[Aim of the exercise]: Convert every line of the material below into a JSON list of strings, one string per line, leaving out any blank lines.

[Listed entries]:
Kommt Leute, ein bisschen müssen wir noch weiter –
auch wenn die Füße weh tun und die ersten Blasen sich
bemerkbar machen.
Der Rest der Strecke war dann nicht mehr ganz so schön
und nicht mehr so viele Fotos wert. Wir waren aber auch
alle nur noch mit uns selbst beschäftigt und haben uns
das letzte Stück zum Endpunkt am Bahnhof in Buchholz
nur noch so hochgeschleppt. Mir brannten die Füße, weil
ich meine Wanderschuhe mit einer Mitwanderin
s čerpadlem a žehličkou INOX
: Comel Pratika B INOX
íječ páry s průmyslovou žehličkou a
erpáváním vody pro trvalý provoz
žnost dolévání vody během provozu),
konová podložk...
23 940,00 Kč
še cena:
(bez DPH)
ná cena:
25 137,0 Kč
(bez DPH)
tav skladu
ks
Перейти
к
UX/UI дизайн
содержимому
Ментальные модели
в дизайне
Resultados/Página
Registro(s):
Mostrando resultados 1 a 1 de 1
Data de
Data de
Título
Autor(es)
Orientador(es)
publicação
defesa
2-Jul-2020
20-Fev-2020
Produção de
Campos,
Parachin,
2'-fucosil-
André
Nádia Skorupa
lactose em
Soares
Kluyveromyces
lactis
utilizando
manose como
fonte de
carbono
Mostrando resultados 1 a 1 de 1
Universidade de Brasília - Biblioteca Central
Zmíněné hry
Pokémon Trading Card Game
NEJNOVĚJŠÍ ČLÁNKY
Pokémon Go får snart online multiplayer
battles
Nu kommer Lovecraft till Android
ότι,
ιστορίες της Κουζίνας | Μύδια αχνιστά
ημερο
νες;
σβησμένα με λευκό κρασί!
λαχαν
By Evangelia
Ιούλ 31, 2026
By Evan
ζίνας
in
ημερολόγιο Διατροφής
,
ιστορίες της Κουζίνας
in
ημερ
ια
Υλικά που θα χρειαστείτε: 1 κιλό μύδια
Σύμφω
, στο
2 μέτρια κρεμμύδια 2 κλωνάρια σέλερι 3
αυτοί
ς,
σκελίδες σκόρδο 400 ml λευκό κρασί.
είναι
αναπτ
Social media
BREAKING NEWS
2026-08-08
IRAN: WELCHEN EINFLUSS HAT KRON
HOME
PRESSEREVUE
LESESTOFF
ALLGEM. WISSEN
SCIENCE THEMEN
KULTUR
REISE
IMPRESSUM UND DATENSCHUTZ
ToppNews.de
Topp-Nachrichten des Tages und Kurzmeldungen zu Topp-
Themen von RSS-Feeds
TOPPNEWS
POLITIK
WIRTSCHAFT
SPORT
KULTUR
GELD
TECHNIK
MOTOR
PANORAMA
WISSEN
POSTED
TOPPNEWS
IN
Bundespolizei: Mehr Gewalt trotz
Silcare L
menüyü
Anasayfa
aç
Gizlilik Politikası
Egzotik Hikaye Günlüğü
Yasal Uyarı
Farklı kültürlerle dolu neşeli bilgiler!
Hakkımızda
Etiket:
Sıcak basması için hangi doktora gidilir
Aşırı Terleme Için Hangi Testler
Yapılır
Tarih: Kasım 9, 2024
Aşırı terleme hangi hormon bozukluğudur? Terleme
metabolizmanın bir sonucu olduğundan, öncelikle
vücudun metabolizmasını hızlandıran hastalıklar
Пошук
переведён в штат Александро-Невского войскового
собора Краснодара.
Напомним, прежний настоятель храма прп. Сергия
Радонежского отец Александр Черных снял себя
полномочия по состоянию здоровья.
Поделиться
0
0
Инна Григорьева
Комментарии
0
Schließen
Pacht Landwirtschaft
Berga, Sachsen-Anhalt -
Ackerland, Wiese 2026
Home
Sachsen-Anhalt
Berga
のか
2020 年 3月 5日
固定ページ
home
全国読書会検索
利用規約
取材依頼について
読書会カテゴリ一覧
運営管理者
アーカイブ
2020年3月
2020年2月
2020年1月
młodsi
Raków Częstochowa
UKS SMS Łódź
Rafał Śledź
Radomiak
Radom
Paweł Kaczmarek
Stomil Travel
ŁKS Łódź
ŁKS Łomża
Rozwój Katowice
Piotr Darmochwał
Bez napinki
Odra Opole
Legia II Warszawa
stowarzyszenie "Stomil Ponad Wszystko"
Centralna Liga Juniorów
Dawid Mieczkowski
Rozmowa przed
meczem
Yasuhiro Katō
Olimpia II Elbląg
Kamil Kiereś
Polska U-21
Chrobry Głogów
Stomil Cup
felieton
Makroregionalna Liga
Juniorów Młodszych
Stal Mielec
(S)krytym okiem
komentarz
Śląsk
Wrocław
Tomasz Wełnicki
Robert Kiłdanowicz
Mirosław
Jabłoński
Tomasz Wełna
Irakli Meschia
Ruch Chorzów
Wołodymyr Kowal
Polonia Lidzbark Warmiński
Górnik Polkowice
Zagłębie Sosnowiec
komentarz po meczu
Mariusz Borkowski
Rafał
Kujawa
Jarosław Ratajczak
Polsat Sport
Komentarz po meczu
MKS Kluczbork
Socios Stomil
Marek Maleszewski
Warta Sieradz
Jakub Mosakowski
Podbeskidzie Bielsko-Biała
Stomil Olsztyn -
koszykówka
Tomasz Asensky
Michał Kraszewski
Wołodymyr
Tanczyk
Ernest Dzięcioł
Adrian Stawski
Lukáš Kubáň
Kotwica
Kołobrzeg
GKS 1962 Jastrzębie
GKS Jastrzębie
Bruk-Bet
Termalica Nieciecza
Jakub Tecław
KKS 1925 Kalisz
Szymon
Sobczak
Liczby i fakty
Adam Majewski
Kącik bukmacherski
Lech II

[Reply]:
[
  "Kommt Leute, ein bisschen müssen wir noch weiter –",
  "auch wenn die Füße weh tun und die ersten Blasen sich",
  "bemerkbar machen.",
  "Der Rest der Strecke war dann nicht mehr ganz so schön",
  "und nicht mehr so viele Fotos wert. Wir waren aber auch",
  "alle nur noch mit uns selbst beschäftigt und haben uns",
  "das letzte Stück zum Endpunkt am Bahnhof in Buchholz",
  "nur noch so hochgeschleppt. Mir brannten die Füße, weil",
  "ich meine Wanderschuhe mit einer Mitwanderin",
  "s čerpadlem a žehličkou INOX",
  ": Comel Pratika B INOX",
  "íječ páry s průmyslovou žehličkou a",
  "erpáváním vody pro trvalý provoz",
  "žnost dolévání vody během provozu),",
  "konová podložk...",
  "23 940,00 Kč",
  "še cena:",
  "(bez DPH)",
  "ná cena:",
  "25 137,0 Kč",
  "(bez DPH)",
  "tav skladu",
  "ks",
  "Перейти",
  "к",
  "UX/UI дизайн",
  "содержимому",
  "Ментальные модели",
  "в дизайне",
  "Resultados/Página",
  "Registro(s):",
  "Mostrando resultados 1 a 1 de 1",
  "Data de",
  "Data de",
  "Título",
  "Autor(es)",
  "Orientador(es)",
  "publicação",
  "defesa",
  "2-Jul-2020",
  "20-Fev-2020",
  "Produção de",
  "Campos,",
  "Parachin,",
  "2'-fucosil-",
  "André",
  "Nádia Skorupa",
  "lactose em",
  "Soares",
  "Kluyveromyces",
  "lactis",
  "utilizando",
  "manose como",
  "fonte de",
  "carbono",
  "Mostrando resultados 1 a 1 de 1",
  "Universidade de Brasília - Biblioteca Central",
  "Zmíněné hry",
  "Pokémon Trading Card Game",
  "NEJNOVĚJŠÍ ČLÁNKY",
  "Pokémon Go får snart online multiplayer",
  "battles",
  "Nu kommer Lovecraft till Android",
  "ότι,",
  "ιστορίες της Κουζίνας | Μύδια αχνιστά",
  "ημερο",
  "νες;",
  "σβησμένα με λευκό κρασί!",
  "λαχαν",
  "By Evangelia",
  "Ιούλ 31, 2026",
  "By Evan",
  "ζίνας",
  "in",
  "ημερολόγιο Διατροφής",
  ",",
  "ιστορίες της Κουζίνας",
  "in",
  "ημερ",
  "ια",
  "Υλικά που θα χρειαστείτε: 1 κιλό μύδια",
  "Σύμφω",
  ", στο",
  "2 μέτρια κρεμμύδια 2 κλωνάρια σέλερι 3",
  "αυτοί",
  "ς,",
  "σκελίδες σκόρδο 400 ml λευκό κρασί.",
  "είναι",
  "αναπτ",
  "Social media",
  "BREAKING NEWS",
  "2026-08-08",
  "IRAN: WELCHEN EINFLUSS HAT KRON",
  "HOME",
  "PRESSEREVUE",
  "LESESTOFF",
  "ALLGEM. WISSEN",
  "SCIENCE THEMEN",
  "KULTUR",
  "REISE",
  "IMPRESSUM UND DATENSCHUTZ",
  "ToppNews.de",
  "Topp-Nachrichten des Tages und Kurzmeldungen zu Topp-",
  "Themen von RSS-Feeds",
  "TOPPNEWS",
  "POLITIK",
  "WIRTSCHAFT",
  "SPORT",
  "KULTUR",
  "GELD",
  "TECHNIK",
  "MOTOR",
  "PANORAMA",
  "WISSEN",
  "POSTED",
  "TOPPNEWS",
  "IN",
  "Bundespolizei: Mehr Gewalt trotz",
  "Silcare L",
  "menüyü",
  "Anasayfa",
  "aç",
  "Gizlilik Politikası",
  "Egzotik Hikaye Günlüğü",
  "Yasal Uyarı",
  "Farklı kültürlerle dolu neşeli bilgiler!",
  "Hakkımızda",
  "Etiket:",
  "Sıcak basması için hangi doktora gidilir",
  "Aşırı Terleme Için Hangi Testler",
  "Yapılır",
  "Tarih: Kasım 9, 2024",
  "Aşırı terleme hangi hormon bozukluğudur? Terleme",
  "metabolizmanın bir sonucu olduğundan, öncelikle",
  "vücudun metabolizmasını hızlandıran hastalıklar",
  "Пошук",
  "переведён в штат Александро-Невского войскового",
  "собора Краснодара.",
  "Напомним, прежний настоятель храма прп. Сергия",
  "Радонежского отец Александр Черных снял себя",
  "полномочия по состоянию здоровья.",
  "Поделиться",
  "0",
  "0",
  "Инна Григорьева",
  "Комментарии",
  "0",
  "Schließen",
  "Pacht Landwirtschaft",
  "Berga, Sachsen-Anhalt -",
  "Ackerland, Wiese 2026",
  "Home",
  "Sachsen-Anhalt",
  "Berga",
  "のか",
  "2020 年 3月 5日",
  "固定ページ",
  "home",
  "全国読書会検索",
  "利用規約",
  "取材依頼について",
  "読書会カテゴリ一覧",
  "運営管理者",
  "アーカイブ",
  "2020年3月",
  "2020年2月",
  "2020年1月",
  "młodsi",
  "Raków Częstochowa",
  "UKS SMS Łódź",
  "Rafał Śledź",
  "Radomiak",
  "Radom",
  "Paweł Kaczmarek",
  "Stomil Travel",
  "ŁKS Łódź",
  "ŁKS Łomża",
  "Rozwój Katowice",
  "Piotr Darmochwał",
  "Bez napinki",
  "Odra Opole",
  "Legia II Warszawa",
  "stowarzyszenie \"Stomil Ponad Wszystko\"",
  "Centralna Liga Juniorów",
  "Dawid Mieczkowski",
  "Rozmowa przed",
  "meczem",
  "Yasuhiro Katō",
  "Olimpia II Elbląg",
  "Kamil Kiereś",
  "Polska U-21",
  "Chrobry Głogów",
  "Stomil Cup",
  "felieton",
  "Makroregionalna Liga",
  "Juniorów Młodszych",
  "Stal Mielec",
  "(S)krytym okiem",
  "komentarz",
  "Śląsk",
  "Wrocław",
  "Tomasz Wełnicki",
  "Robert Kiłdanowicz",
  "Mirosław",
  "Jabłoński",
  "Tomasz Wełna",
  "Irakli Meschia",
  "Ruch Chorzów",
  "Wołodymyr Kowal",
  "Polonia Lidzbark Warmiński",
  "Górnik Polkowice",
  "Zagłębie Sosnowiec",
  "komentarz po meczu",
  "Mariusz Borkowski",
  "Rafał",
  "Kujawa",
  "Jarosław Ratajczak",
  "Polsat Sport",
  "Komentarz po meczu",
  "MKS Kluczbork",
  "Socios Stomil",
  "Marek Maleszewski",
  "Warta Sieradz",
  "Jakub Mosakowski",
  "Podbeskidzie Bielsko-Biała",
  "Stomil Olsztyn -",
  "koszykówka",
  "Tomasz Asensky",
  "Michał Kraszewski",
  "Wołodymyr",
  "Tanczyk",
  "Ernest Dzięcioł",
  "Adrian Stawski",
  "Lukáš Kubáň",
  "Kotwica",
  "Kołobrzeg",
  "GKS 1962 Jastrzębie",
  "GKS Jastrzębie",
  "Bruk-Bet",
  "Termalica Nieciecza",
  "Jakub Tecław",
  "KKS 1925 Kalisz",
  "Szymon",
  "Sobczak",
  "Liczby i fakty",
  "Adam Majewski",
  "Kącik bukmacherski",
  "Lech II"
]